Watchdog Gets Attorney Fees From Justice

WASHINGTON, D.C. (CN) – The Department of Justice must pay $32,865 in attorney’s fees for its delayed response to a FOIA request for documents on a closed criminal investigation of former Nevada Senator Jim Ensign’s affair with a staffer, a federal judge ruled.
     U.S. District Judge John Bates granted Citizens for Responsibility and Ethics in Washington’s request for attorney’s fees incurred during its lengthy but successful court fight for records of a closed investigation into Ensign and money he paid to his former chief of staff and wife, with whom Ensign had an affair.

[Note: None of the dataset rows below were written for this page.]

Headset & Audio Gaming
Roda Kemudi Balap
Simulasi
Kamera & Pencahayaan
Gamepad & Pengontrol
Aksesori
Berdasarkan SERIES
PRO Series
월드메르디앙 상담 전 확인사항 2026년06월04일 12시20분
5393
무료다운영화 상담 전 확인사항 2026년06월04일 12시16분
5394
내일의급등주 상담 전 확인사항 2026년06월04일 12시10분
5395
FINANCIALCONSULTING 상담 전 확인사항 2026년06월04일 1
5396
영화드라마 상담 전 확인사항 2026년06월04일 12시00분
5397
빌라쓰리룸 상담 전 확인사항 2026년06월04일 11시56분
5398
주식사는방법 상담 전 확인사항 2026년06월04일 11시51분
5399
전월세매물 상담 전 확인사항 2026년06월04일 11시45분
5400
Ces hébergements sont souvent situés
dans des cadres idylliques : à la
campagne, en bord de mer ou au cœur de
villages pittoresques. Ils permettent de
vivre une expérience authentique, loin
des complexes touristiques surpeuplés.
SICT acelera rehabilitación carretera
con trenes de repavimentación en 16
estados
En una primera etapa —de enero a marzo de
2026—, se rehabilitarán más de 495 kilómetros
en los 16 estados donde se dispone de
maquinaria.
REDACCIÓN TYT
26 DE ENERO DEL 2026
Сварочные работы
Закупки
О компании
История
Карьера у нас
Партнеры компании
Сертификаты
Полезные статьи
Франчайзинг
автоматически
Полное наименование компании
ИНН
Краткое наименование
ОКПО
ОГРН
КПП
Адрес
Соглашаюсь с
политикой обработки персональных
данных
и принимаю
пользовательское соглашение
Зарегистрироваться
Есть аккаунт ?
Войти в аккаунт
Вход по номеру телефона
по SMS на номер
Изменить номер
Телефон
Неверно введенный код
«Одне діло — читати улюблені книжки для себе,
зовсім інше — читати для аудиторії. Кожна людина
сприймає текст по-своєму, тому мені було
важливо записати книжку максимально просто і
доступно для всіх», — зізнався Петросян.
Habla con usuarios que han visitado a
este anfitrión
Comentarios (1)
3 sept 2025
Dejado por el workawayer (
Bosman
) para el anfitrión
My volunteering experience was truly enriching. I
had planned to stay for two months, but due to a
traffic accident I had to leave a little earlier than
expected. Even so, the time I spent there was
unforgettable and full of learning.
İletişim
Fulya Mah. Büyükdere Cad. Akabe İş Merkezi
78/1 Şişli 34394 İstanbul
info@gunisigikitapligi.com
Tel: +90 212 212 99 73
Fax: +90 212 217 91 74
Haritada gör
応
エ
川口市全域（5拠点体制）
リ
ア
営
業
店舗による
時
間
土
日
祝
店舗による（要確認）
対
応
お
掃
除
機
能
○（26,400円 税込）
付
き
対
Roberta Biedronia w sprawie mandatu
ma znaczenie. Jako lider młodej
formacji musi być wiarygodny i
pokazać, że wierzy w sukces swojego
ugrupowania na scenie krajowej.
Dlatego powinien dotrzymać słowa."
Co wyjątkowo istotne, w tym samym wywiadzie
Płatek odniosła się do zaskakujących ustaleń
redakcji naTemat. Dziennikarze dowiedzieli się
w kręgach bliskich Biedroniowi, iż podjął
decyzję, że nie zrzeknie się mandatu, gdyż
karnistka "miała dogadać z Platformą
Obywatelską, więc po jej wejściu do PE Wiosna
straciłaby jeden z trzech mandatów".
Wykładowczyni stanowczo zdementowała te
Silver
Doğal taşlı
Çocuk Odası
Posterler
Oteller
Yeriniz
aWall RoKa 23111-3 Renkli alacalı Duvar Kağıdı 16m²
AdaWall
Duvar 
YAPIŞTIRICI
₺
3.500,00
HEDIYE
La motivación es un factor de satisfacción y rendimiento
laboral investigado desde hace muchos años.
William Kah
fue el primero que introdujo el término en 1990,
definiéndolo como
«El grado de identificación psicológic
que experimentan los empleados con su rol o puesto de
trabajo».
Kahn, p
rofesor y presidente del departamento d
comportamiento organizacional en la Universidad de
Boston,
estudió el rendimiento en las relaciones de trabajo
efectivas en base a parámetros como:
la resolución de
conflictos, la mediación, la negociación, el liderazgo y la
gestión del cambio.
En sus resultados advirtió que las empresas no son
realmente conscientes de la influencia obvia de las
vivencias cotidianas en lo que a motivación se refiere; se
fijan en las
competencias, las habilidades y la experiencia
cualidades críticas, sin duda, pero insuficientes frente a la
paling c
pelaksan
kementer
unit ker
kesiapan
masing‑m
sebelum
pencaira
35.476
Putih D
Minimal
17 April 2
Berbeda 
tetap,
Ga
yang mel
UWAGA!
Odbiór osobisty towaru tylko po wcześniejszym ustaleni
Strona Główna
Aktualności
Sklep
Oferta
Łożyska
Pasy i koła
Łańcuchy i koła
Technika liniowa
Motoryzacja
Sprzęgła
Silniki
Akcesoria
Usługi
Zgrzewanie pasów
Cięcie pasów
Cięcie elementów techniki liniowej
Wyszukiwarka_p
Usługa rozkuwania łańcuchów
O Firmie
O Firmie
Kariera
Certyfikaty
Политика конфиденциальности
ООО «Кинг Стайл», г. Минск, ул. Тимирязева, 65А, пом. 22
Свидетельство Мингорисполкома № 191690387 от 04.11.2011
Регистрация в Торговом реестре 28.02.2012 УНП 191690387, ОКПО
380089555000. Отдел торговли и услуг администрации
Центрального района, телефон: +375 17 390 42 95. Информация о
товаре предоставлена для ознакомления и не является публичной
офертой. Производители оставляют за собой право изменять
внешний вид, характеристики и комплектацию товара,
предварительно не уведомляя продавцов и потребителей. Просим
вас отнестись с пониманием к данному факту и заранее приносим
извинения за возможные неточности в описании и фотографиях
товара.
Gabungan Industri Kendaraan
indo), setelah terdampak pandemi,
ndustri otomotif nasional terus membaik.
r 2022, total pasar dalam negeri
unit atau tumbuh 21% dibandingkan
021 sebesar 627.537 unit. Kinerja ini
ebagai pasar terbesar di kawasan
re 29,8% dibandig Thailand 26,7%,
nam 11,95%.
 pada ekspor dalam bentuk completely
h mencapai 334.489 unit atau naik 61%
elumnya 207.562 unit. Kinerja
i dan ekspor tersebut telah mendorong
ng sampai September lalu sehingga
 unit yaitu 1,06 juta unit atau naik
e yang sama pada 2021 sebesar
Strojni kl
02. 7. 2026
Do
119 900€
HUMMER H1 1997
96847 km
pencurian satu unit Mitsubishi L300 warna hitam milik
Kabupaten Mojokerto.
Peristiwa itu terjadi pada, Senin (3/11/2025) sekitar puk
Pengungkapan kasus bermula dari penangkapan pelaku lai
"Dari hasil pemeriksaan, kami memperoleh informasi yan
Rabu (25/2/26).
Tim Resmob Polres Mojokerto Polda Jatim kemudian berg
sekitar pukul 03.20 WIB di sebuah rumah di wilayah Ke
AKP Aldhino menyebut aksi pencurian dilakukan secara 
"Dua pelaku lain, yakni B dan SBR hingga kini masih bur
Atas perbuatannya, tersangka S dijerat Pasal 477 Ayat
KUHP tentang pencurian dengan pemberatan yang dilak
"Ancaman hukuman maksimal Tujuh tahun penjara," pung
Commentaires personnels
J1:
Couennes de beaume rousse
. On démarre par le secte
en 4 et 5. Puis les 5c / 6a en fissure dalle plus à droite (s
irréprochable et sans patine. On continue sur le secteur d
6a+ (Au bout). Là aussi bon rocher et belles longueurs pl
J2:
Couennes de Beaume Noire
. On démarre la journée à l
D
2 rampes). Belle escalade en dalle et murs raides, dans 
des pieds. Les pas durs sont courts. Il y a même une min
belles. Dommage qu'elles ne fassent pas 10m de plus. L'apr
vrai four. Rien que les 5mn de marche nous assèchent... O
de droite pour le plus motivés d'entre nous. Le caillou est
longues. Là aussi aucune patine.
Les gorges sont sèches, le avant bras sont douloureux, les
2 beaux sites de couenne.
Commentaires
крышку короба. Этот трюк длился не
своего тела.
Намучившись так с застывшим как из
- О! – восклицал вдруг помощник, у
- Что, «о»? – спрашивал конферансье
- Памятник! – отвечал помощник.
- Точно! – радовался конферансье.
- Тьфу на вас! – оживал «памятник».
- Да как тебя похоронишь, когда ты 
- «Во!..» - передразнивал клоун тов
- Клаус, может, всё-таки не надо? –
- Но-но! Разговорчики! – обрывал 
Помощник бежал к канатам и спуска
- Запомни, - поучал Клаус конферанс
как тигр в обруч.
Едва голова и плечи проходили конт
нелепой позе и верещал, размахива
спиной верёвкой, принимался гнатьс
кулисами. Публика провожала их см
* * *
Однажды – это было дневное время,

     CREW filed a Freedom of Information Act lawsuit in September 2012, claiming the DOJ’s Criminal Division, the FBI and the Executive Office of U.S. Attorneys improperly withheld records of to the Ensign investigation that had concluded with no charges filed .
     Each agency denied CREW’s requests, citing FOIA exemptions that protect personnel, medical and law enforcement records from invasions of privacy, and did not even conduct a records search, Bates wrote.
     “The government elected to categorically withhold all responsive documents rather than evaluate each document individually” and explain reasons for withholding any specific documents, Bates found.
     The judge said Ensign had a diminished right to privacy in the investigation of him, but “the public has a substantial interest in DOJ’s decision not to prosecute him, considering the circumstances.”
     Ensign “resigned under the threat of expulsion from the Senate,” Bates wrote. “Thus, the government’s categorical withholding could not stand,” and the court ordered the government to evaluate and provide an index of each document withheld, with a detailed justification for each withholding.
     The government did not provide the index of documents, but asked if it could provide just a representative 1 percent sample of the 206,000 pages of documents sought, which the court denied.
     In files eventually obtained by CREW, Ensign admitted paying $96,000 from the Ensign Family Trust Fund to Cynthia Hampton, a former campaign staff member, and to her husband, Doug Hampton, who used to be Ensign’s chief of staff.
     Ensign had no authority to allocate the money from the trust fund, which holds his parents’ assets, and he claimed the $96,000 was a gift from his parents to the Hamptons, the files indicated.
     The Freedom of Information Act provides for recovery of reasonable attorney’s fees when a FOIA complaint has “substantially prevailed,” and Bates said CREW sought the information for a public informational purposes, not to obtain a private advantage, and the agencies did not show they has a reasonable basis for withholding materials.
     CREW sought $63,827 in attorney’s fees and $550 in costs, but Bates said CREW’s attorney inadequately tracked her hours by using overly broad rounding methods.
     Ensign, a two-term Republican senator first elected in 2000, resigned in 2011 when the affair and his response to it became public.